**Try it**
From the entries that follow, copy each line in which "MARUB" appears.

[Saved entries]
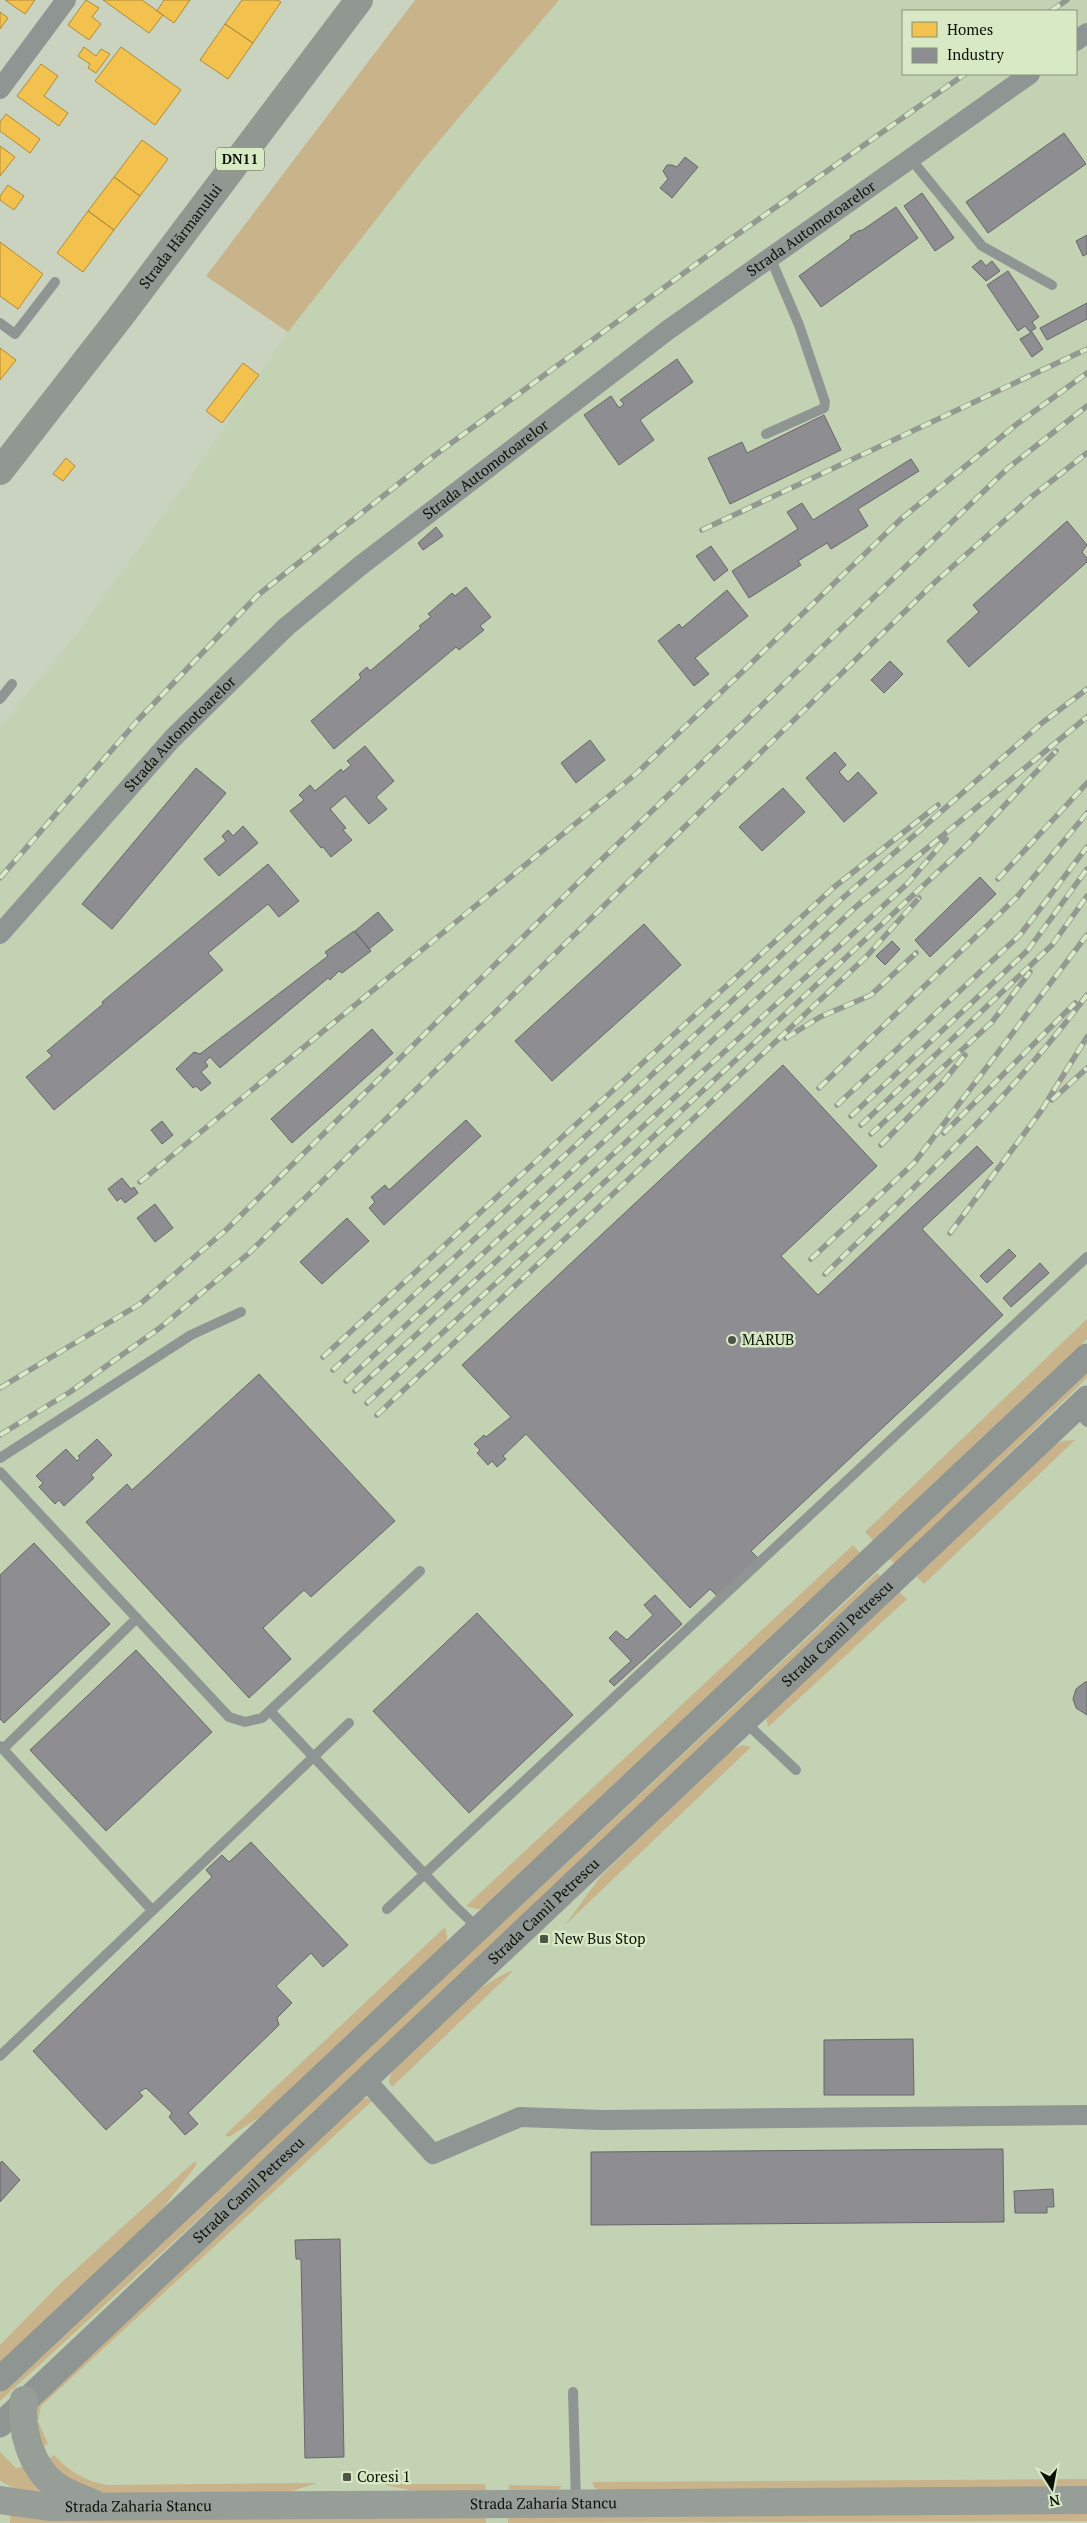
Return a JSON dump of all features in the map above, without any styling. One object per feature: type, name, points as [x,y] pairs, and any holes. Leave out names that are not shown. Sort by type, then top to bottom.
[{"type":"main road","name":"Strada Hărmanului","points":[[0,471],[114,325],[359,0]]},
{"type":"main road","points":[[24,2400],[27,2438],[33,2456],[43,2474],[64,2491],[99,2506]]},
{"type":"main road","name":"Strada Zaharia Stancu","points":[[0,2500],[49,2507],[1087,2500]]},
{"type":"street","points":[[0,89],[66,0]]},
{"type":"street","name":"Strada Automotoarelor","points":[[0,934],[172,739],[286,627],[360,566],[668,330],[1029,75]]},
{"type":"street","name":"Strada Camil Petrescu","points":[[0,2379],[1087,1356]]},
{"type":"street","name":"Strada Camil Petrescu","points":[[0,2425],[24,2400],[744,1721],[1083,1410]]},
{"type":"street","points":[[365,2079],[433,2154],[520,2117],[602,2120],[1087,2115]]},
{"type":"lane","points":[[910,158],[982,246],[1052,286]]},
{"type":"lane","points":[[766,434],[824,408],[825,402],[799,325],[770,257]]},
{"type":"lane","points":[[0,323],[15,334],[55,282]]},
{"type":"lane","points":[[0,699],[12,684]]},
{"type":"lane","points":[[388,1909],[1087,1258]]},
{"type":"lane","points":[[0,1458],[191,1335],[241,1312]]},
{"type":"lane","points":[[0,1472],[229,1717],[245,1722],[262,1718],[420,1571]]},
{"type":"lane","points":[[137,1618],[2,1748],[152,1910]]},
{"type":"lane","points":[[270,1711],[424,1874],[479,1929]]},
{"type":"lane","points":[[744,1721],[796,1770]]},
{"type":"lane","points":[[0,2056],[312,1756],[349,1723]]},
{"type":"lane","points":[[573,2392],[576,2503]]},
{"type":"shaded area","points":[[415,0],[559,0],[422,161],[288,332],[206,276]]},
{"type":"shaded area","points":[[553,0],[1087,0],[1087,2523],[0,2523],[0,727],[76,635],[185,485],[288,332],[408,178]]},
{"type":"shaded area","points":[[1087,1319],[1087,1339],[877,1544],[865,1532]]},
{"type":"shaded area","points":[[1087,1366],[1087,1378],[895,1564],[888,1557]]},
{"type":"shaded area","points":[[1075,1440],[924,1584],[916,1576],[1045,1451],[1062,1441]]},
{"type":"shaded area","points":[[853,1545],[864,1557],[491,1906],[478,1909],[466,1906]]},
{"type":"shaded area","points":[[877,1573],[884,1580],[325,2103],[0,2401],[0,2392],[89,2305],[322,2092]]},
{"type":"shaded area","points":[[898,1591],[907,1599],[768,1727],[766,1717]]},
{"type":"shaded area","points":[[742,1745],[751,1747],[565,1925],[601,1876],[728,1752]]},
{"type":"shaded area","points":[[445,1927],[447,1937],[446,1950],[294,2095],[229,2137],[225,2135]]},
{"type":"shaded area","points":[[514,1970],[392,2087],[389,2082],[391,2073],[449,2015],[481,1988],[498,1977]]},
{"type":"shaded area","points":[[367,2098],[372,2101],[41,2406],[38,2421],[48,2444],[43,2447],[39,2440],[36,2404],[363,2099]]},
{"type":"shaded area","points":[[195,2161],[197,2164],[147,2229],[0,2364],[0,2345],[62,2282]]},
{"type":"shaded area","points":[[0,2452],[16,2468],[25,2466],[52,2497],[23,2493],[2,2482],[0,2480]]},
{"type":"shaded area","points":[[54,2455],[78,2474],[92,2481],[107,2485],[317,2483],[286,2493],[109,2496],[69,2479],[57,2470],[48,2459]]},
{"type":"shaded area","points":[[1087,2479],[1087,2490],[602,2491],[594,2487],[592,2482]]},
{"type":"shaded area","points":[[485,2484],[487,2497],[424,2493],[385,2485]]},
{"type":"shaded area","points":[[509,2485],[562,2486],[557,2491],[508,2498]]},
{"type":"shaded area","points":[[11,2508],[486,2513],[486,2523],[10,2523]]},
{"type":"shaded area","points":[[1087,2511],[1087,2521],[508,2523],[508,2513]]},
{"type":"building: Homes","points":[[5,0],[35,0],[25,14]]},
{"type":"building: Homes","points":[[86,0],[99,8],[92,17],[101,24],[89,40],[68,25]]},
{"type":"building: Homes","points":[[103,0],[142,0],[163,15],[149,33]]},
{"type":"building: Homes","points":[[164,0],[190,0],[174,23],[157,11]]},
{"type":"building: Homes","points":[[242,0],[277,0],[281,2],[253,43],[225,24]]},
{"type":"building: Homes","points":[[0,12],[8,18],[0,29]]},
{"type":"building: Homes","points":[[225,24],[253,43],[228,79],[200,60]]},
{"type":"building: Homes","points":[[84,47],[96,56],[101,49],[110,54],[96,73],[88,68],[90,64],[78,56]]},
{"type":"building: Homes","points":[[121,47],[181,90],[155,125],[95,81]]},
{"type":"building: Homes","points":[[41,64],[58,76],[44,96],[68,113],[59,126],[17,96]]},
{"type":"building: Homes","points":[[6,114],[40,139],[30,153],[0,131],[0,122]]},
{"type":"building: Homes","points":[[142,140],[168,159],[140,196],[114,177]]},
{"type":"building: Homes","points":[[0,146],[15,157],[0,176]]},
{"type":"building: Homes","points":[[114,177],[140,196],[114,230],[88,211]]},
{"type":"building: Homes","points":[[8,185],[24,196],[14,210],[0,200],[0,196]]},
{"type":"building: Homes","points":[[88,211],[114,230],[83,272],[57,253]]},
{"type":"building: Homes","points":[[0,242],[43,274],[18,309],[0,296]]},
{"type":"building: Homes","points":[[0,348],[16,360],[0,380]]},
{"type":"building: Homes","points":[[243,363],[259,375],[222,423],[206,411]]},
{"type":"building: Homes","points":[[66,458],[75,466],[63,481],[53,474]]},
{"type":"building: Industry","points":[[1064,133],[1086,164],[988,233],[966,202]]},
{"type":"building: Industry","points":[[685,157],[698,167],[672,198],[660,188],[668,179],[663,171],[667,165],[677,167]]},
{"type":"building: Industry","points":[[922,193],[954,238],[935,251],[904,206]]},
{"type":"building: Industry","points":[[896,207],[918,238],[821,307],[799,276],[851,238],[850,236],[861,231]]},
{"type":"building: Industry","points":[[1087,235],[1087,254],[1083,256],[1076,241]]},
{"type":"building: Industry","points":[[981,260],[986,266],[992,261],[1000,271],[986,281],[972,267]]},
{"type":"building: Industry","points":[[1008,271],[1039,317],[1032,322],[1036,328],[1030,332],[1025,326],[1018,331],[987,285]]},
{"type":"building: Industry","points":[[1087,303],[1087,319],[1047,340],[1040,328]]},
{"type":"building: Industry","points":[[1032,332],[1043,349],[1032,357],[1020,339]]},
{"type":"building: Industry","points":[[677,359],[693,382],[640,420],[654,440],[619,465],[584,415],[611,396],[619,408],[624,404],[620,400]]},
{"type":"building: Industry","points":[[824,415],[841,450],[730,504],[708,458],[742,442],[747,453]]},
{"type":"building: Industry","points":[[911,459],[919,471],[858,509],[868,526],[831,549],[827,543],[798,561],[801,565],[749,598],[732,571],[798,529],[787,512],[802,503],[813,520]]},
{"type":"building: Industry","points":[[1067,521],[1087,545],[1082,552],[1087,558],[1087,562],[969,667],[947,641],[979,612],[973,605]]},
{"type":"building: Industry","points":[[436,527],[443,536],[423,550],[418,543]]},
{"type":"building: Industry","points":[[711,546],[728,570],[714,581],[696,556]]},
{"type":"building: Industry","points":[[466,587],[491,617],[480,626],[484,630],[459,650],[456,647],[334,749],[311,721],[361,678],[359,674],[367,667],[370,671],[421,628],[419,626],[431,617],[428,614],[452,593],[455,596]]},
{"type":"building: Industry","points":[[727,590],[748,616],[695,658],[709,674],[694,686],[658,641],[679,624],[682,628]]},
{"type":"building: Industry","points":[[890,661],[903,674],[884,693],[871,680]]},
{"type":"building: Industry","points":[[590,740],[605,760],[576,783],[561,763]]},
{"type":"building: Industry","points":[[365,746],[394,781],[376,797],[387,809],[369,824],[345,796],[330,809],[346,828],[343,830],[352,840],[331,857],[290,811],[304,800],[299,795],[310,785],[315,791],[341,769],[343,772],[351,765],[347,761]]},
{"type":"building: Industry","points":[[835,752],[846,765],[839,772],[848,782],[858,772],[877,793],[844,822],[806,778]]},
{"type":"building: Industry","points":[[196,768],[226,793],[112,929],[82,904]]},
{"type":"building: Industry","points":[[783,788],[805,812],[762,851],[739,827]]},
{"type":"building: Industry","points":[[243,826],[258,843],[219,876],[204,859],[226,841],[222,836],[228,830],[233,836]]},
{"type":"building: Industry","points":[[268,864],[299,901],[279,917],[268,904],[208,953],[223,970],[54,1110],[26,1077],[52,1056],[47,1051],[103,1004],[102,1002]]},
{"type":"building: Industry","points":[[980,877],[996,894],[930,957],[915,940]]},
{"type":"building: Industry","points":[[378,912],[393,930],[369,949],[355,931]]},
{"type":"building: Industry","points":[[644,924],[681,965],[552,1081],[515,1041]]},
{"type":"building: Industry","points":[[354,931],[371,951],[342,973],[339,971],[330,980],[328,978],[220,1068],[210,1057],[205,1062],[208,1066],[201,1072],[211,1083],[201,1091],[196,1086],[193,1088],[176,1069],[194,1052],[200,1054],[328,956],[325,952]]},
{"type":"building: Industry","points":[[892,941],[900,949],[885,965],[876,956]]},
{"type":"building: Industry","points":[[372,1029],[393,1053],[292,1143],[271,1119]]},
{"type":"building: Industry","name":"MARUB","points":[[783,1065],[877,1166],[781,1256],[818,1295],[977,1146],[993,1163],[922,1229],[1003,1315],[751,1551],[758,1558],[717,1596],[710,1589],[690,1608],[526,1434],[503,1456],[506,1459],[497,1467],[492,1461],[488,1465],[477,1453],[480,1450],[474,1444],[511,1417],[462,1365]]},
{"type":"building: Industry","points":[[466,1120],[481,1136],[384,1225],[369,1208],[375,1202],[371,1197],[385,1185],[389,1190]]},
{"type":"building: Industry","points":[[162,1121],[173,1135],[162,1144],[151,1130]]},
{"type":"building: Industry","points":[[122,1178],[131,1189],[134,1187],[138,1193],[125,1203],[121,1198],[117,1201],[108,1189]]},
{"type":"building: Industry","points":[[155,1204],[173,1228],[155,1242],[137,1218]]},
{"type":"building: Industry","points":[[347,1218],[369,1241],[322,1284],[300,1262]]},
{"type":"building: Industry","points":[[1009,1249],[1016,1256],[987,1283],[980,1276]]},
{"type":"building: Industry","points":[[1040,1263],[1049,1273],[1011,1307],[1003,1298]]},
{"type":"building: Industry","points":[[259,1374],[395,1521],[311,1597],[304,1590],[263,1628],[291,1659],[249,1698],[86,1522],[127,1484],[132,1490]]},
{"type":"building: Industry","points":[[97,1439],[112,1455],[91,1475],[94,1478],[64,1506],[59,1500],[55,1504],[39,1487],[43,1483],[36,1476],[66,1449],[77,1461],[80,1458],[78,1456]]},
{"type":"building: Industry","points":[[34,1543],[110,1624],[4,1723],[0,1719],[0,1575]]},
{"type":"building: Industry","points":[[655,1595],[682,1624],[614,1686],[609,1681],[631,1661],[609,1638],[616,1631],[627,1640],[653,1615],[644,1605]]},
{"type":"building: Industry","points":[[477,1613],[573,1715],[469,1813],[373,1711]]},
{"type":"building: Industry","points":[[136,1650],[212,1732],[106,1831],[30,1750]]},
{"type":"building: Industry","points":[[1087,1682],[1087,1715],[1076,1708],[1073,1699],[1076,1689]]},
{"type":"building: Industry","points":[[251,1842],[348,1945],[323,1967],[311,1953],[276,1986],[292,2003],[277,2018],[279,2025],[188,2113],[198,2124],[185,2135],[169,2117],[172,2113],[146,2088],[139,2092],[143,2096],[106,2130],[33,2051],[212,1877],[206,1870],[222,1855],[229,1862]]},
{"type":"building: Industry","points":[[913,2039],[914,2095],[824,2095],[824,2040]]},
{"type":"building: Industry","points":[[1003,2149],[1004,2222],[591,2225],[591,2152]]},
{"type":"building: Industry","points":[[2,2161],[20,2180],[0,2202],[0,2163]]},
{"type":"building: Industry","points":[[1053,2189],[1054,2207],[1047,2207],[1047,2213],[1015,2213],[1014,2191]]},
{"type":"building: Industry","points":[[340,2239],[344,2457],[305,2458],[301,2259],[296,2259],[295,2240]]},
{"type":"railway","points":[[1052,10],[1067,0]]},
{"type":"railway","points":[[0,878],[138,720],[258,595],[435,455],[725,243],[964,75]]},
{"type":"railway","points":[[702,530],[1087,349]]},
{"type":"railway","points":[[140,1182],[637,773],[901,519],[1017,424],[1087,373]]},
{"type":"railway","points":[[0,1388],[140,1304],[227,1229],[598,863],[1008,468],[1087,406]]},
{"type":"railway","points":[[0,1435],[70,1392],[161,1327],[248,1254],[934,583],[1030,498],[1087,453]]},
{"type":"railway","points":[[333,1370],[844,897],[1042,723],[1087,689]]},
{"type":"railway","points":[[346,1381],[858,905],[1087,717]]},
{"type":"railway","points":[[367,1403],[968,844],[1056,751]]},
{"type":"railway","points":[[998,879],[1087,783]]},
{"type":"railway","points":[[323,1357],[833,888],[938,805]]},
{"type":"railway","points":[[819,1088],[1017,897],[1087,813]]},
{"type":"railway","points":[[355,1391],[908,883],[946,839]]},
{"type":"railway","points":[[837,1105],[1020,935],[1087,847]]},
{"type":"railway","points":[[851,1116],[1028,950],[1087,869]]},
{"type":"railway","points":[[861,1125],[1052,945],[1087,896]]},
{"type":"railway","points":[[377,1415],[866,957],[919,898]]},
{"type":"railway","points":[[811,1259],[914,1163],[1087,935]]},
{"type":"railway","points":[[786,1038],[820,1017],[871,995],[916,953]]},
{"type":"railway","points":[[871,1134],[992,1022],[1030,972]]},
{"type":"railway","points":[[825,1274],[928,1174],[995,1105],[1027,1070],[1087,995]]},
{"type":"railway","points":[[944,1133],[1075,1003]]},
{"type":"railway","points":[[950,1233],[1041,1111],[1087,1037]]},
{"type":"railway","points":[[881,1145],[942,1083],[965,1055]]},
{"type":"railway","points":[[1052,1100],[1087,1068]]},
{"type":"place","name":"MARUB","points":[[732,1340]]},
{"type":"place","name":"New Bus Stop","points":[[544,1939]]},
{"type":"place","name":"Coresi 1","points":[[347,2477]]}]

**Response to this exercise**
{"type":"building: Industry","name":"MARUB","points":[[783,1065],[877,1166],[781,1256],[818,1295],[977,1146],[993,1163],[922,1229],[1003,1315],[751,1551],[758,1558],[717,1596],[710,1589],[690,1608],[526,1434],[503,1456],[506,1459],[497,1467],[492,1461],[488,1465],[477,1453],[480,1450],[474,1444],[511,1417],[462,1365]]},
{"type":"place","name":"MARUB","points":[[732,1340]]},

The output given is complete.